Late on Sunday afternoon, at the end of a weekend that featured Downton Abbey, Spanish brunch, and coq au vin, Caroline and I lay on the living room floor while the boys played and the sky faded to a somber Michigan twilight.
Jay sat at his small desk, using a pair of pinking shears to dismantle an empty cereal box—“Cut it into as many pieces as you can,” I’d told him, trying to bide time until dinner—while Wally crawled around at his feet. He placed one hand on the seat of Jay’s chair. Then the other. Then he pulled himself up to a position of full-equality with his brother, who seemed no less stunned than you or I would be if tomorrow morning two suns appeared in the sky.
Caroline remarked: “There’s our gross motor child and there’s our fine motor child,” which is true. Wally’s on pace to be doing somersaults by May; Jay, who never crawled and never pulled up, could pull the legs off a centipede with a pair of tweezers.
Throughout the weekend Caroline and I talked about “no”—as in when to say it to Jay and when not to. This has been something I’ve thought about since a day shortly after Jay was born when a father in Rittenhouse Square told me that he didn’t believe in saying no to his infant daughter. That seemed a little extreme to me, but at least it raised the issue as something to think about.
On Friday afternoon the four of us were driving home from Caroline’s office. Caroline and I were trying to talk about Stephen Colbert’s very funny interview with Maurice Sendak, but we didn’t get far: “What you talking about?” Jay kept interrupting from the backseat.
This is an increasing problem. Jay has a lot to say and he doesn’t like to be left out. Those are good qualities, all told, but they also mean it’s hard for Caroline and me to have a sustained discussion in his presence. Usually we either let him hijack the conversation or end up yelling at him in frustration.
On Friday, though, it occurred to me that there was a third route: We could tell Jay that Mom and Dad are talking right now and that if he’s quiet, he can have a chance to talk in a few minutes.
This was an obvious move but a liberating one, too—it was nice to remember that we could say “no” to behavior that makes our lives harder, like when Jay interrupts our conversations or asks for another cup of milk after he’s already had one and been put to bed for the night. I think Jay’s self-esteem is strong enough to absorb the knowledge that as one person in a house of four, his desires don’t rule the day.

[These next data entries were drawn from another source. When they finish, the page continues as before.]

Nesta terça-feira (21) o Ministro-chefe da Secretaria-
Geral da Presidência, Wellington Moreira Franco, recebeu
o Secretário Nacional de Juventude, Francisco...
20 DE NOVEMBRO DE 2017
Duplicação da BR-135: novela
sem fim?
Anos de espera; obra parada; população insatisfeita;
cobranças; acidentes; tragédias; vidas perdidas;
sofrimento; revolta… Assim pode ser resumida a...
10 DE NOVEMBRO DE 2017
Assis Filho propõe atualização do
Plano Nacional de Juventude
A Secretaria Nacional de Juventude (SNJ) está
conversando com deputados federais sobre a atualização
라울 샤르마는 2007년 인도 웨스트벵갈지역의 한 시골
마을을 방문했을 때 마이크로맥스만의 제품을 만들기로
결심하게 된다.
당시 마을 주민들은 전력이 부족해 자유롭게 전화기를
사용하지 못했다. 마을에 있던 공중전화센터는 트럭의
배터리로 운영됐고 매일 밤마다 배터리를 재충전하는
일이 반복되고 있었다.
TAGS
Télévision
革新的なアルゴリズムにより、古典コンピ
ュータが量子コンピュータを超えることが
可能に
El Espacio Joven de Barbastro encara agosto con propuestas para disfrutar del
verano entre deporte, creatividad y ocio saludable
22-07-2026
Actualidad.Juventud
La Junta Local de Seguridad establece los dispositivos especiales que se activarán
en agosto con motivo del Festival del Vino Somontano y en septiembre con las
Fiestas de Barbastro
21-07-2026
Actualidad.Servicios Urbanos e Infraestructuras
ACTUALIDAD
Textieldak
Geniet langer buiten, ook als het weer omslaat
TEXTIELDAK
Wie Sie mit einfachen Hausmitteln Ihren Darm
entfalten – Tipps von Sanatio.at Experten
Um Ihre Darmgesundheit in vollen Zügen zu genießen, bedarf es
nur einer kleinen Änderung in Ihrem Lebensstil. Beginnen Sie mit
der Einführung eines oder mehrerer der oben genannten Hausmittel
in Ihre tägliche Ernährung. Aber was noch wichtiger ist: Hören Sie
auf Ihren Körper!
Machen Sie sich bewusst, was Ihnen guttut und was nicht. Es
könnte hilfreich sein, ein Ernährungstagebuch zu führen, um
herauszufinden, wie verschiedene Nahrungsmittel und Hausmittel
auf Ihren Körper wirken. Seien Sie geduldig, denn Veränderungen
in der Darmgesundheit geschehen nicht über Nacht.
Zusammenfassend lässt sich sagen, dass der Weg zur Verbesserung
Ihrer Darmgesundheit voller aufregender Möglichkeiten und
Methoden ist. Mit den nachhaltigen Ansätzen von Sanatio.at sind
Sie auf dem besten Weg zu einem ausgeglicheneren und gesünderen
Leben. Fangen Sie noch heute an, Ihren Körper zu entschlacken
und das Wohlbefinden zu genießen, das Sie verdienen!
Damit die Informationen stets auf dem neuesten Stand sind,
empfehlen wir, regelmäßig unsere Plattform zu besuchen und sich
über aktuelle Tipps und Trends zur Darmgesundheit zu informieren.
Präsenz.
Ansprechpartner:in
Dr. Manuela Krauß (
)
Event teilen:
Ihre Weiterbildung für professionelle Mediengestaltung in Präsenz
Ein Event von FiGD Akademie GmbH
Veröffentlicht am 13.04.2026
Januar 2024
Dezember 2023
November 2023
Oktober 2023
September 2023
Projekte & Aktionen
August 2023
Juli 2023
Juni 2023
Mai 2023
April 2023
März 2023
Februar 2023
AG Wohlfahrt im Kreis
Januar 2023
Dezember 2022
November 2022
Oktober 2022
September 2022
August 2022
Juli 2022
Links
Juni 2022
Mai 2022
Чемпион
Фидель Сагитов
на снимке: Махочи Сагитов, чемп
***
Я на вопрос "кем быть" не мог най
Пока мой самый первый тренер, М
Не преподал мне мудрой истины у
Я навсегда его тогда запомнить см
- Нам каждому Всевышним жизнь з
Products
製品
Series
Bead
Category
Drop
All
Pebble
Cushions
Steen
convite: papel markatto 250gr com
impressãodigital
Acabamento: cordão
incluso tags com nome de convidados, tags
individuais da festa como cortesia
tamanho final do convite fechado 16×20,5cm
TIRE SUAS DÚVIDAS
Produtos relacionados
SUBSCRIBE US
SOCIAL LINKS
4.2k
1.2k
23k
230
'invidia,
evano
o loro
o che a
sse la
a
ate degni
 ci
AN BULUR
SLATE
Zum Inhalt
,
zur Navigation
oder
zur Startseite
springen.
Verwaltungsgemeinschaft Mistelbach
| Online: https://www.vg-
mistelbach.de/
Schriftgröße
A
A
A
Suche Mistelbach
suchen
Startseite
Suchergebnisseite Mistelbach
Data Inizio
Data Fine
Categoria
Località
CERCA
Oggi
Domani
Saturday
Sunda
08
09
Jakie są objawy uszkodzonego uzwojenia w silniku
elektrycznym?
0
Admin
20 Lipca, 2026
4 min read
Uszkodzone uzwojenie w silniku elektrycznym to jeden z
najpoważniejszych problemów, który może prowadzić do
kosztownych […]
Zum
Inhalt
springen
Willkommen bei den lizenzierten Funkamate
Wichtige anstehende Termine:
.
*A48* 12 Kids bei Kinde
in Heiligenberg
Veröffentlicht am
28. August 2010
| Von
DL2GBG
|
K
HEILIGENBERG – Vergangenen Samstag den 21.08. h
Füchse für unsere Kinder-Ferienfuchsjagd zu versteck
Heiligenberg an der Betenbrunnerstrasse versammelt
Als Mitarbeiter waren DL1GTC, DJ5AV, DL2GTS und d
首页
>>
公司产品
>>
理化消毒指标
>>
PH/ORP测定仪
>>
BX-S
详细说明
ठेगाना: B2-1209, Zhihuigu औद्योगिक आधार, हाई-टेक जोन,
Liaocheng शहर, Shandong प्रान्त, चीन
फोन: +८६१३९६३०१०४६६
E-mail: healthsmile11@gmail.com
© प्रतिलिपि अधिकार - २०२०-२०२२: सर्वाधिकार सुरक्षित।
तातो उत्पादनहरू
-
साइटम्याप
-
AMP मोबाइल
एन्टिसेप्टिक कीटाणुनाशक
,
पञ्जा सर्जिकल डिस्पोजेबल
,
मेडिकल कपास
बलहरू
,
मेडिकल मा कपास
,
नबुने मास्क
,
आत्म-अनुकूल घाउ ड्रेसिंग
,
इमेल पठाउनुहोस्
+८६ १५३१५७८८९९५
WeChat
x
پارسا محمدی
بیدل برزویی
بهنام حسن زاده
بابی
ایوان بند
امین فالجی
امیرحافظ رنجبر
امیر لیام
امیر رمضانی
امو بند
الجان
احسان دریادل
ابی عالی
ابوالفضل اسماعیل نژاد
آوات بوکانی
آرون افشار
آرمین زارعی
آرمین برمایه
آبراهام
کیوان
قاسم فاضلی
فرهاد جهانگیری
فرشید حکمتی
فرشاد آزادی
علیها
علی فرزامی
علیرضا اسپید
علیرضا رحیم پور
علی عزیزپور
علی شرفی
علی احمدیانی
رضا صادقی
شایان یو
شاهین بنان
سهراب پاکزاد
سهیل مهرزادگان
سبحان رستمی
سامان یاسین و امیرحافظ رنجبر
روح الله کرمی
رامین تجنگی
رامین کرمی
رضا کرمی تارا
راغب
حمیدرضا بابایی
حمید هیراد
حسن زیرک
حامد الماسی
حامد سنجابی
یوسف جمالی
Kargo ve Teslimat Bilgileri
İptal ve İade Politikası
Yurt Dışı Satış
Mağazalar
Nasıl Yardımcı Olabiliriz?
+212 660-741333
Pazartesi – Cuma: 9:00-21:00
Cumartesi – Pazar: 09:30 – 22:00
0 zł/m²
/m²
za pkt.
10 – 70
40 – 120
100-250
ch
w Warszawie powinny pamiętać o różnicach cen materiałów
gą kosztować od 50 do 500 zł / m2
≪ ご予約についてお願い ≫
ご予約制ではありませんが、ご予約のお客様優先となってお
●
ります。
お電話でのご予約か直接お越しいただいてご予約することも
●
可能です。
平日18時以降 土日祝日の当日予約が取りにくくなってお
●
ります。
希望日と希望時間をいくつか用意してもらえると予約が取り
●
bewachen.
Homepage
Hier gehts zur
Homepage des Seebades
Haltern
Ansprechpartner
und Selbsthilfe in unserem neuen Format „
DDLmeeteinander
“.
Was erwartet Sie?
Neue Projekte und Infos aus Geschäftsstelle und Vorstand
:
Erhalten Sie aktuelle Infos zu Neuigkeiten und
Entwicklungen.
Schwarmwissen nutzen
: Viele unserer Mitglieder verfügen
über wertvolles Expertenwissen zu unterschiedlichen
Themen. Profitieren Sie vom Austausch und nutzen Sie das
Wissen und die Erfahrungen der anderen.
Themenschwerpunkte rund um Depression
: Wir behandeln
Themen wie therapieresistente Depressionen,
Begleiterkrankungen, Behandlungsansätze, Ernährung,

But there are other times when I can’t decide whether it’s appropriate to say “no.”
Here are two examples from this morning.
I made Jay an English Muffin and offered to serve it to him with peanut butter, jam, or peanut butter and jam. He replied, “I want peanut butter aaaaand butter.”
“No,” I said. Because obviously peanut butter and butter don’t go together. And it wasn’t one of the choices I offered him. But afterwards I was conflicted. It wouldn’t have been any more work for me to serve it to him that way. And was it necessary for me to impose a somewhat arbitrary culinary norm on his open-minded toddler tastebuds? At the same time, I don’t want Jay going out to eat with his in-laws when he’s 30 and ordering an English with “PB and butter.” So, there’s a balance between necessary socialization and encouraging creativity.
The second example: After breakfast Jay started to move the recycling container from the kitchen to who knows where. I stopped him. I didn’t want dirty food containers moving around the house. For a moment I felt like a prig for letting my concern for dirt override whatever grand plan Jay had in mind for the trash. But then I thought, whatever. We need rules. And clean carpets. He’ll find something else to do with his time.
There’s a third category of interactions, though. This is the one that’s been most on my mind: times when I say “no” to Jay out of habit or laziness and really wish I hadn’t.
A month ago he started playing “mechanic” on his fire truck with his plastic tools. Two weeks later he started asking me to get him the “real screwdriver” which he knows we keep in a pathetically small box of tools in the basement.
Then a week ago he put the two together and asked if he could use the screwdriver to unscrew the battery compartment on the fire truck. “No way,” I thought to myself. “The batteries are going to get lost. He’s not going to be able to do it. Plus, we only open that compartment when the batteries actually need to be replaced.”
But then I thought: Will the batteries really get lost? And maybe he will know how to do it, especially if I show him. And who says we only open the compartment when the batteries actually need replacing?
So I let Jay open the battery compartment. I showed him how to find the right-sized Phillips head. I taught him, “Righty-tighty, Lefty-loosey.” And then, once we’d opened the compartment, I showed him the essential relationship between the sound of the fire truck’s siren and the three double-A’s nestled in its undercarriage: He pushed the siren, quickly took out one of the batteries, and just as he did, the siren stopped dead.
Jay understood what had happened immediately. His face lit up. He laughed out loud. He put the battery back in and wanted to perform the magic trick over and over again.
Later that night, after Jay had gone to bed, I realized that in the moment Jay figured out what batteries do, the world became a bigger, more interesting place to him, and he become a bigger, more interesting person to himself—someone newly capable of understanding how the world works and influencing its course.
Far be it from me to say “no” to that.